Shortest Paths Algorithms for Directed Weighted Graphs
In this project, we have implemented three different shortest path algorithms for directed weighted graphs: Dijkstra, Bellman-Ford, and Floyd-Warshall. These algorithms are widely used in graph theory and have various applications in fields such as network routing, transportation, and social networks.
Dijkstra's algorithm finds the shortest paths from a source node to all other nodes in the graph, producing a shortest path tree. Its time complexity is O(V^2), but it can be optimized to reach less than that when using a priority queue. Dijkstra's algorithm cannot handle negative weights, but it is asymptotically the fastest known single-source shortest path algorithm for arbitrary directed graphs with unbounded non-negative weights.
The Bellman-Ford algorithm is capable of computing shortest paths from a single source vertex to all other vertices in a weighted directed graph. It can handle graphs in which some of the edge weights are negative numbers. It works in O(V * E) time and O(V) space complexities, where V is the number of vertices and E is the number of edges in the graph. Additionally, it can detect the presence of a negative cycle in the graph.
The Floyd-Warshall algorithm is used to find the shortest paths between all pairs of vertices in a directed weighted graph. It can handle both positive and negative edge weights. A single execution of the algorithm will find the lengths of shortest paths between all pairs of vertices. It works in O(V^3) time complexity and can detect the presence of a negative cycle in the graph.

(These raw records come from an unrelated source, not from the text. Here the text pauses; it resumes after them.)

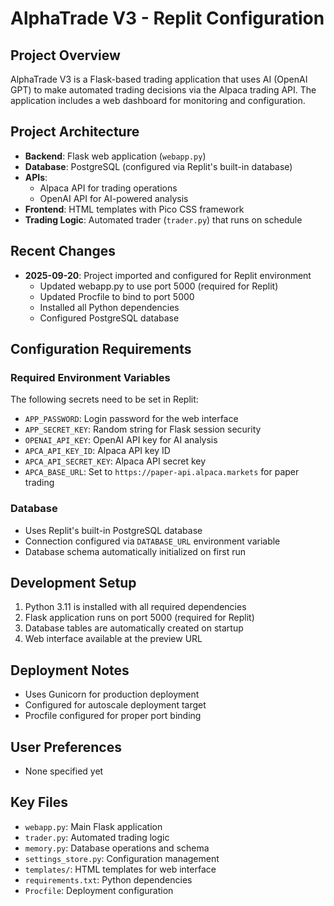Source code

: # AlphaTrade V3 - Replit Configuration

## Project Overview
AlphaTrade V3 is a Flask-based trading application that uses AI (OpenAI GPT) to make automated trading decisions via the Alpaca trading API. The application includes a web dashboard for monitoring and configuration.

## Project Architecture
- **Backend**: Flask web application (`webapp.py`)
- **Database**: PostgreSQL (configured via Replit's built-in database)
- **APIs**: 
  - Alpaca API for trading operations
  - OpenAI API for AI-powered analysis
- **Frontend**: HTML templates with Pico CSS framework
- **Trading Logic**: Automated trader (`trader.py`) that runs on schedule

## Recent Changes
- **2025-09-20**: Project imported and configured for Replit environment
  - Updated webapp.py to use port 5000 (required for Replit)
  - Updated Procfile to bind to port 5000
  - Installed all Python dependencies
  - Configured PostgreSQL database

## Configuration Requirements

### Required Environment Variables
The following secrets need to be set in Replit:
- `APP_PASSWORD`: Login password for the web interface
- `APP_SECRET_KEY`: Random string for Flask session security
- `OPENAI_API_KEY`: OpenAI API key for AI analysis
- `APCA_API_KEY_ID`: Alpaca API key ID
- `APCA_API_SECRET_KEY`: Alpaca API secret key
- `APCA_BASE_URL`: Set to `https://paper-api.alpaca.markets` for paper trading

### Database
- Uses Replit's built-in PostgreSQL database
- Connection configured via `DATABASE_URL` environment variable
- Database schema automatically initialized on first run

## Development Setup
1. Python 3.11 is installed with all required dependencies
2. Flask application runs on port 5000 (required for Replit)
3. Database tables are automatically created on startup
4. Web interface available at the preview URL

## Deployment Notes
- Uses Gunicorn for production deployment
- Configured for autoscale deployment target
- Procfile configured for proper port binding

## User Preferences
- None specified yet

## Key Files
- `webapp.py`: Main Flask application
- `trader.py`: Automated trading logic
- `memory.py`: Database operations and schema
- `settings_store.py`: Configuration management
- `templates/`: HTML templates for web interface
- `requirements.txt`: Python dependencies
- `Procfile`: Deployment configuration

We have implemented a Graph class that encapsulates the graph structure and provides methods to apply the different shortest path algorithms on it. The following methods are implemented in this class:
- Initialize (constructor): Takes a path to a graph input file, structured as described in section 1.4 of this README, reads it, and initializes the graph structure.
- Size(): Returns the number of nodes in the graph.

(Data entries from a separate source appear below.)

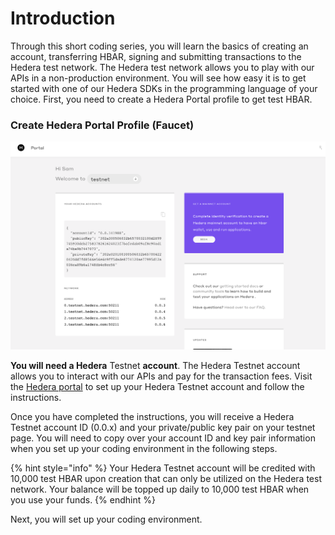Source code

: # Introduction

Through this short coding series, you will learn the basics of creating an account, transferring HBAR, signing and submitting transactions to the Hedera test network. The Hedera test network allows you to play with our APIs in a non-production environment. You will see how easy it is to get started with one of our Hedera SDKs in the programming language of your choice. First, you need to create a Hedera Portal profile to get test HBAR.

### Create Hedera Portal Profile (Faucet)

![](../.gitbook/assets/testnet.png)

**You will need a Hedera** Testnet **account**. The Hedera Testnet account allows you to interact with our APIs and pay for the transaction fees. Visit the [Hedera portal](https://portal.hedera.com/register) to set up your Hedera Testnet account and follow the instructions.

Once you have completed the instructions, you will receive a Hedera Testnet account ID (0.0.x) and your private/public key pair on your testnet page. You will need to copy over your account ID and key pair information when you set up your coding environment in the following steps.

{% hint style="info" %}
Your Hedera Testnet account will be credited with 10,000 test HBAR upon creation that can only be utilized on the Hedera test network. Your balance will be topped up daily to 10,000 test HBAR when you use your funds.
{% endhint %}

Next, you will set up your coding environment.
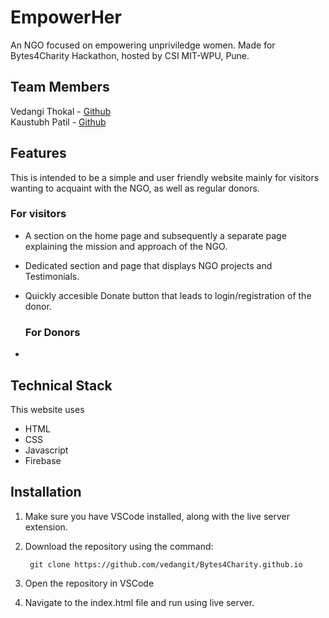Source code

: # EmpowerHer
An NGO focused on empowering unpriviledge women.
Made for Bytes4Charity Hackathon, hosted by CSI MIT-WPU, Pune.

## Team Members
Vedangi Thokal - [Github](https://github.com/vedangit) <br>
Kaustubh Patil - [Github](https://github.com/its-discreeeet)

## Features
This is intended to be a simple and user friendly website mainly for visitors wanting to acquaint with the NGO, as well as regular donors.

### For visitors
- A section on the home page and subsequently a separate page explaining the mission and approach of the NGO.
- Dedicated section and page that displays NGO projects and Testimonials.
- Quickly accesible Donate button that leads to login/registration of the donor.

  ### For Donors
- 

## Technical Stack
This website uses 
- HTML
- CSS
- Javascript
- Firebase

## Installation

1. Make sure you have VSCode installed, along with the live server extension.

2. Download the repository using the command:

        git clone https://github.com/vedangit/Bytes4Charity.github.io

3. Open the repository in VSCode

4. Navigate to the index.html file and run using live server.

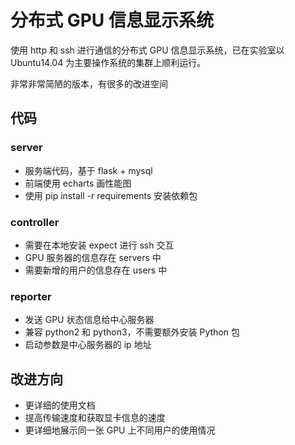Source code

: # 分布式 GPU 信息显示系统

使用 http 和 ssh 进行通信的分布式 GPU 信息显示系统，已在实验室以 Ubuntu14.04 为主要操作系统的集群上顺利运行。

非常非常简陋的版本，有很多的改进空间

## 代码

### server

+ 服务端代码，基于 flask + mysql
+ 前端使用 echarts 画性能图
+ 使用 pip install -r requirements 安装依赖包

### controller

+ 需要在本地安装 expect 进行 ssh 交互
+ GPU 服务器的信息存在 servers 中
+ 需要新增的用户的信息存在 users 中

### reporter

+ 发送 GPU 状态信息给中心服务器
+ 兼容 python2 和 python3，不需要额外安装 Python 包
+ 启动参数是中心服务器的 ip 地址

## 改进方向

+ 更详细的使用文档
+ 提高传输速度和获取显卡信息的速度
+ 更详细地展示同一张 GPU 上不同用户的使用情况
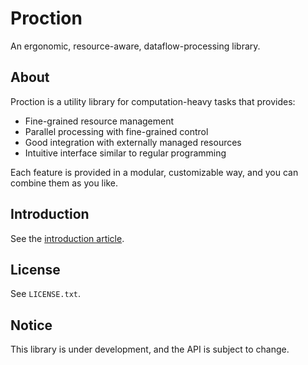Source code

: # Proction

An ergonomic, resource-aware, dataflow-processing library.

## About

Proction is a utility library for computation-heavy tasks that provides:

- Fine-grained resource management
- Parallel processing with fine-grained control
- Good integration with externally managed resources
- Intuitive interface similar to regular programming

Each feature is provided in a modular, customizable way, and you can combine them as you like.

## Introduction

See the [introduction article](https://gist.github.com/nontan-rh/9a9b22e0f51b67f2f2e7f315fa0bbdfd).

## License

See `LICENSE.txt`.

## Notice

This library is under development, and the API is subject to change.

- Dijkstra(): Takes three parameters: the source node, the costs array, and the parents array. It applies Dijkstra's algorithm starting from the source node, filling the costs array with the cost of the shortest path to all other target nodes, and the parents array with the parent of each node in the shortest path tree.
- Bellman-Ford(): Takes three parameters: the source node, the costs array, and the parents array. It applies Bellman-Ford algorithm starting from the source node, filling the costs array with the cost of the shortest path to all other target nodes, and the parents array with the parent of each node in the shortest path tree. Returns False if a negative cycle is found and True otherwise.

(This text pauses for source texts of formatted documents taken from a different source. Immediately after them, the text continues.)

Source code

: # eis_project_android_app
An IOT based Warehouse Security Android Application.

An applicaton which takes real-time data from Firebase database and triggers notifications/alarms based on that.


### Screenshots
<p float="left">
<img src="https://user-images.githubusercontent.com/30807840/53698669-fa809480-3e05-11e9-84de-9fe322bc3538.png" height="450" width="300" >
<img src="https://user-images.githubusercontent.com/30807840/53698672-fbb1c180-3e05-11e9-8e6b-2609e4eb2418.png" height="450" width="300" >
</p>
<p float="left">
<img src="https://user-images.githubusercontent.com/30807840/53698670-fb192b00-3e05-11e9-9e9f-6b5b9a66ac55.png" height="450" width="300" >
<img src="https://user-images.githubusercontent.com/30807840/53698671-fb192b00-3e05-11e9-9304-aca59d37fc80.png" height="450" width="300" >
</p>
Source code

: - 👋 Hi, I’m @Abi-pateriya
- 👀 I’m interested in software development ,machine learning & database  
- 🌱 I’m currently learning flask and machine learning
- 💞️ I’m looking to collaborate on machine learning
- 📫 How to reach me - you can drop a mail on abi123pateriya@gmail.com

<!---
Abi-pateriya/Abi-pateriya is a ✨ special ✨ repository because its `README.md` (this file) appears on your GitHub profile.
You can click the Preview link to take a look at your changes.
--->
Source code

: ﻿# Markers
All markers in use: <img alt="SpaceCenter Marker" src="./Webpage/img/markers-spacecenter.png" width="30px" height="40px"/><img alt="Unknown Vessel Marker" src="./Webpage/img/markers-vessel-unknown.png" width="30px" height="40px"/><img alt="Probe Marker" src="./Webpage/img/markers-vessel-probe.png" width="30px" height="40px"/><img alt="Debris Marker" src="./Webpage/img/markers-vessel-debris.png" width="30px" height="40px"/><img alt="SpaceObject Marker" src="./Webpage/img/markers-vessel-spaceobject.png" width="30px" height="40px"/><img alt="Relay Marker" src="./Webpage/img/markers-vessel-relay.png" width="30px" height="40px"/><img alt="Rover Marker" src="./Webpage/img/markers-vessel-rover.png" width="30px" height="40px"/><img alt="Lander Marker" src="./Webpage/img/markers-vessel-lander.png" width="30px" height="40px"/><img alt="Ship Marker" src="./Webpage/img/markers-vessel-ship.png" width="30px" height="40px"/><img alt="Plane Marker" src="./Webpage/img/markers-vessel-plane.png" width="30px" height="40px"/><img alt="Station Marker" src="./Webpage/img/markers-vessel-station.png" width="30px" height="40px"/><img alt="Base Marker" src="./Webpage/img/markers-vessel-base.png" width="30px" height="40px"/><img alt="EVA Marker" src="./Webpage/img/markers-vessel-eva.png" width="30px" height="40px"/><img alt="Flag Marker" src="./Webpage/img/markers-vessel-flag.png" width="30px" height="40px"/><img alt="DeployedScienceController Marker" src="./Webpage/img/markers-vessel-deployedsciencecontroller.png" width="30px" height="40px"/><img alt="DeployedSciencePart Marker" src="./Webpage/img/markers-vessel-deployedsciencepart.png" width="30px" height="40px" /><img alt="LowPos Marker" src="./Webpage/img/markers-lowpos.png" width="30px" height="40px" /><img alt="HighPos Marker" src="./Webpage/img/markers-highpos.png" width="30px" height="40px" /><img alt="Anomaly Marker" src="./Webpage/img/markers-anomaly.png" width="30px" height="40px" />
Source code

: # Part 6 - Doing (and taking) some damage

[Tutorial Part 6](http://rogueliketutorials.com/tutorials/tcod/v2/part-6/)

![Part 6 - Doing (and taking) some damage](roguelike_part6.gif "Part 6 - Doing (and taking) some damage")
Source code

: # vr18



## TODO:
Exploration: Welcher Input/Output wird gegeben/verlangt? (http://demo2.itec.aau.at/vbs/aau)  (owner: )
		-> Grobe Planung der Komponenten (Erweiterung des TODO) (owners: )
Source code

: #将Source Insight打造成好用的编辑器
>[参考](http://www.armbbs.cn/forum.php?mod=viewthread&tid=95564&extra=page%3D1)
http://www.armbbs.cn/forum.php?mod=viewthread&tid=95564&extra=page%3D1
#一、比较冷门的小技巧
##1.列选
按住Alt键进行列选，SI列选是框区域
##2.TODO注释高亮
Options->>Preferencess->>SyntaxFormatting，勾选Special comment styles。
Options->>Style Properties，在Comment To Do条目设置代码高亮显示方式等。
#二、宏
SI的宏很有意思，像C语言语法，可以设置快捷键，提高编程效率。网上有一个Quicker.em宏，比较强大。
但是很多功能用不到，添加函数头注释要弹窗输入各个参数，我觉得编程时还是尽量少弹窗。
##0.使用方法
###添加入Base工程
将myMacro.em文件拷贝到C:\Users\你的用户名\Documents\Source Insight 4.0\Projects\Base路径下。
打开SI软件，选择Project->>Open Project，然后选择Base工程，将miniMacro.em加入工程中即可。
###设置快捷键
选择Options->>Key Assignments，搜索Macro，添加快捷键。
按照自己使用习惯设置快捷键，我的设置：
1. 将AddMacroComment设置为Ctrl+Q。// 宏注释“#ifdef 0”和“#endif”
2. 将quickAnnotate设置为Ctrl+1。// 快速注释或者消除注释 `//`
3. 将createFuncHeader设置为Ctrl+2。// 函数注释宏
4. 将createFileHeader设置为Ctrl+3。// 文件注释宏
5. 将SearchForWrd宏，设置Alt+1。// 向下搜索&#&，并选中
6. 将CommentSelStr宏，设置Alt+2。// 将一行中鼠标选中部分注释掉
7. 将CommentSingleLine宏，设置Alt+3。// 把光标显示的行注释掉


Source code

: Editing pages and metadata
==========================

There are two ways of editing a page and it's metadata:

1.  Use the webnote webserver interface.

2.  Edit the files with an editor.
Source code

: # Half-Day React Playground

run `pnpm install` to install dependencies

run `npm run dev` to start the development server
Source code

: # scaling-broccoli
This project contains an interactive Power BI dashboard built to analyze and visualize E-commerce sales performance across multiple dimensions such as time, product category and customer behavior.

- Floyd-Warshall(): Takes two parameters: the costs matrix and the predecessors matrix. It applies Floyd-Warshall algorithm, filling the costs matrix with the cost of the shortest path between all pairs of nodes, and the predecessors matrix with the appropriate values to reconstruct the paths. Returns False if a negative cycle is found and True otherwise.
We have also implemented a command line interface that allows the user to interact with the implemented graph. The interface takes the path of the file describing the graph structure as an initial input and creates a Graph object using it. The interface is composed of a main menu and two sub-menus, which allow the user to apply subsequent operations on the graph.
This project requires Java Development Kit (JDK) to be installed on your local machine to compile and run the Java code. Additionally, JUnit and Hamcrest libraries are used for unit testing and should be included in the classpath when compiling and running the tests.
If you would like to contribute to this project, please follow the steps below:
- Fork the repository to your own GitHub account.
- Clone the forked repository to your local machine.
- Create a new branch for your changes.
- Make your changes and commit them with descriptive commit messages.
- Push your changes to your forked repository.
- Create a pull request to the original repository, explaining the changes you made.
This project is licensed under the MIT License. You can find the license details in the LICENSE file.